Love and Death (1975)

In Russia, Boris Grushenko is in love with his pseudo-intellectual cousin Sonja, who loves him since he too is a pseudo-intellectual, but she is not in love with him. Instead, she is in love with his brother Ivan. But as Ivan doesn’t seem to return her affections, she is determined to marry someone – anyone – except Boris. If that person isn’t the perfect husband, then she has to find a suitable lover in addition. Boris’ pursuit of Sonja has to take a back seat in his life when he, a pacifist and coward, is forced to join the Russian Army to battle Napoleon’s forces which have just invaded Austria. Despite Sonja not being in the picture while he’s away at war, Boris’ thoughts do not stray totally from women. Although they take these two divergent paths in their lives, those paths cross once again as they, together, both try to find the perfect spouse and lover, and try to assassinate Napoleon.

Shadows and Fog (1991)

A small and insignificant bookkeeper, Kleinman, is awoken one night by his neighbors who wants his help to track down a strangler who has been killing people all over town. The citizens form vigilance committees, but when Kleinman has dressed, his neighbors have disappeared.
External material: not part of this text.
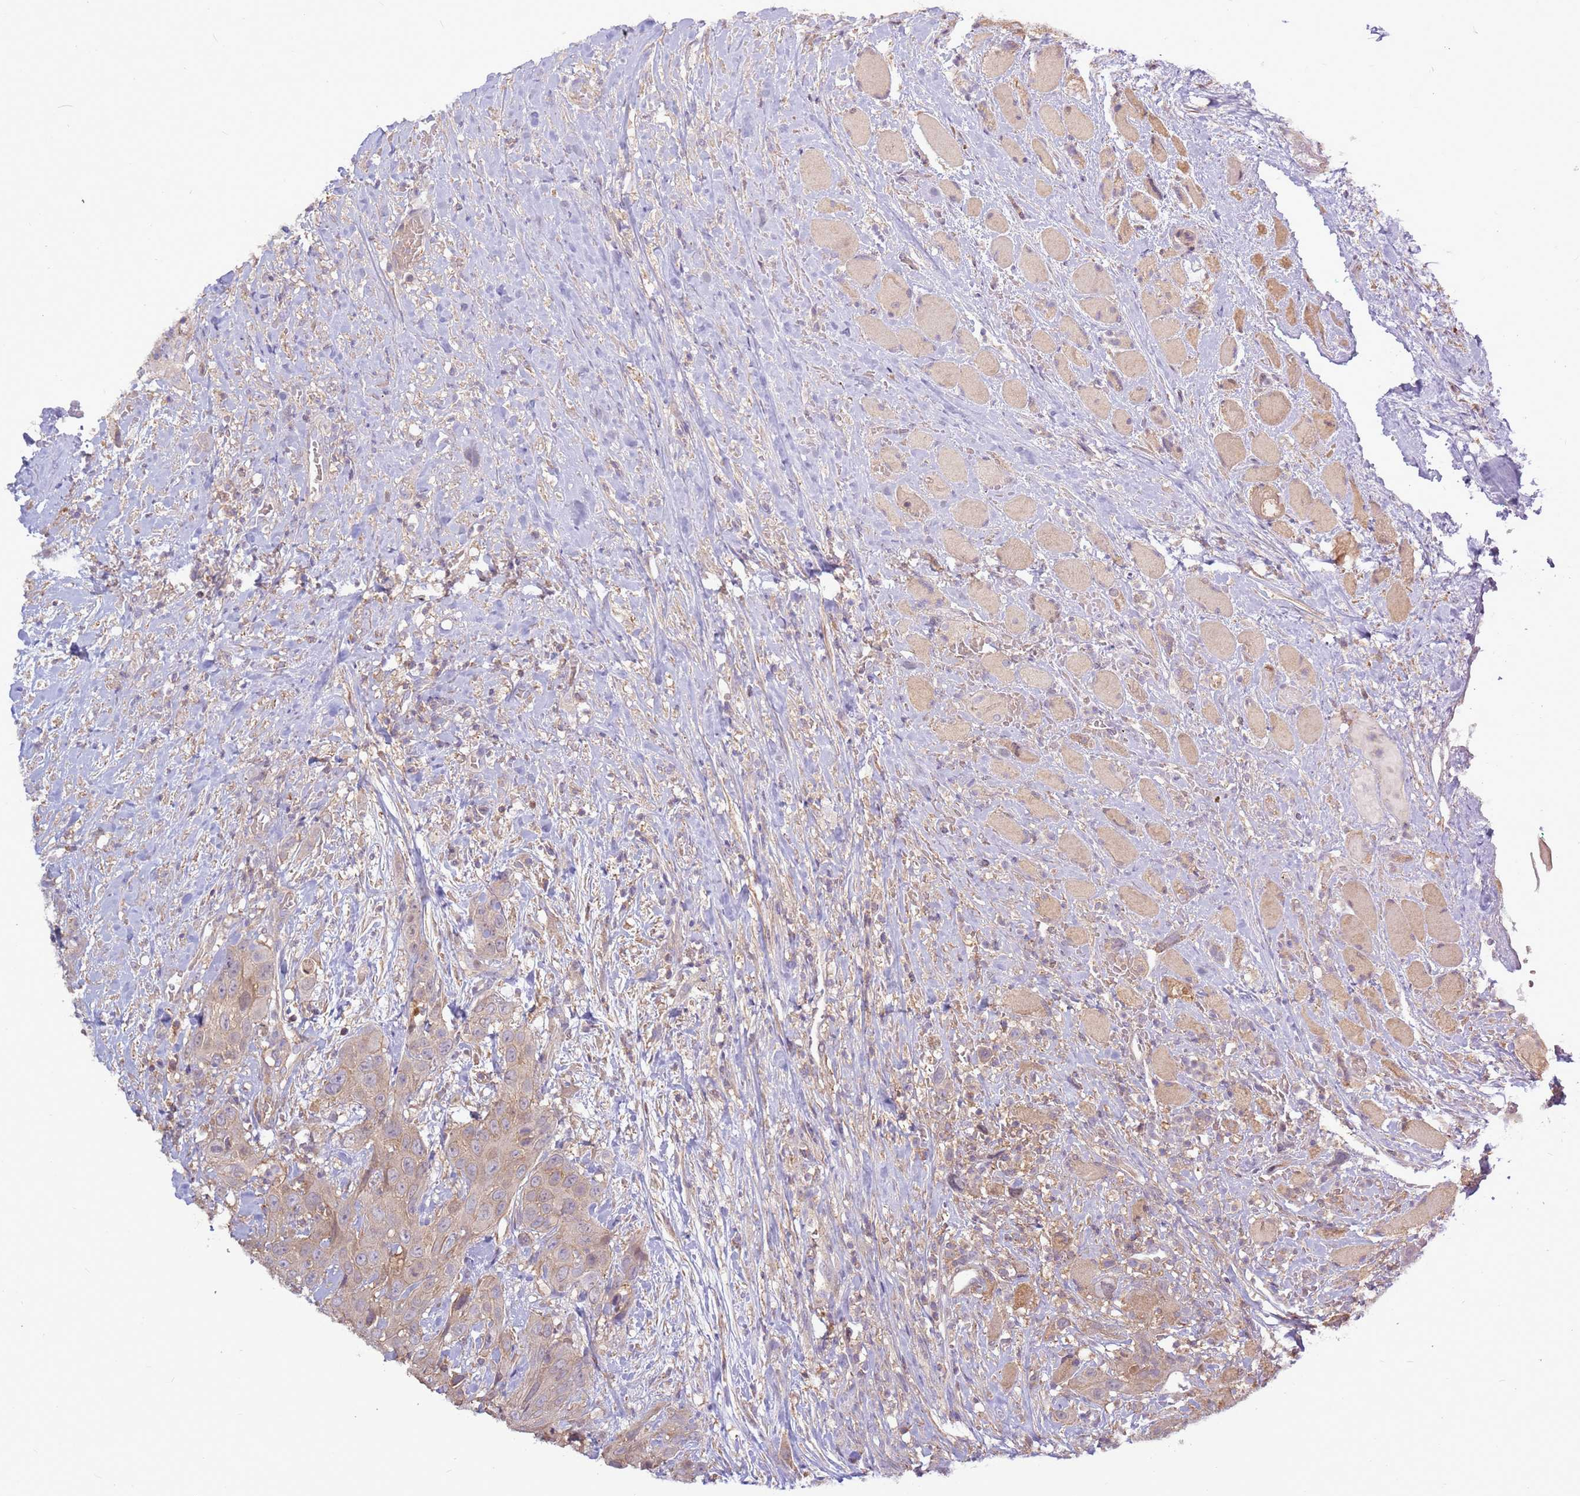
{"staining": {"intensity": "weak", "quantity": "<25%", "location": "cytoplasmic/membranous"}, "tissue": "head and neck cancer", "cell_type": "Tumor cells", "image_type": "cancer", "snomed": [{"axis": "morphology", "description": "Squamous cell carcinoma, NOS"}, {"axis": "topography", "description": "Head-Neck"}], "caption": "The micrograph shows no significant positivity in tumor cells of head and neck squamous cell carcinoma. (DAB immunohistochemistry (IHC) with hematoxylin counter stain).", "gene": "EVA1B", "patient": {"sex": "male", "age": 81}}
Meanwhile, a circus has come to town. Irmy and Paul are two of the artists. After a fight, Irmy leaves the circus in the middle of the night. Eventually, she meets Kleinman, scared and alone.

Sleeper (1973)

Miles, a nebbishy clarinet player who also runs a health food store in NYC’s Greenwich Village, is cryogenically frozen, and brought back – 200 years in the future, by anti-government radicals in order to assist them in their attempt to overthrow the oppressive government. When he goes off on his own, he begins to explore this brave new world, which has Orgasmatron booths to replace sex and confessional robots.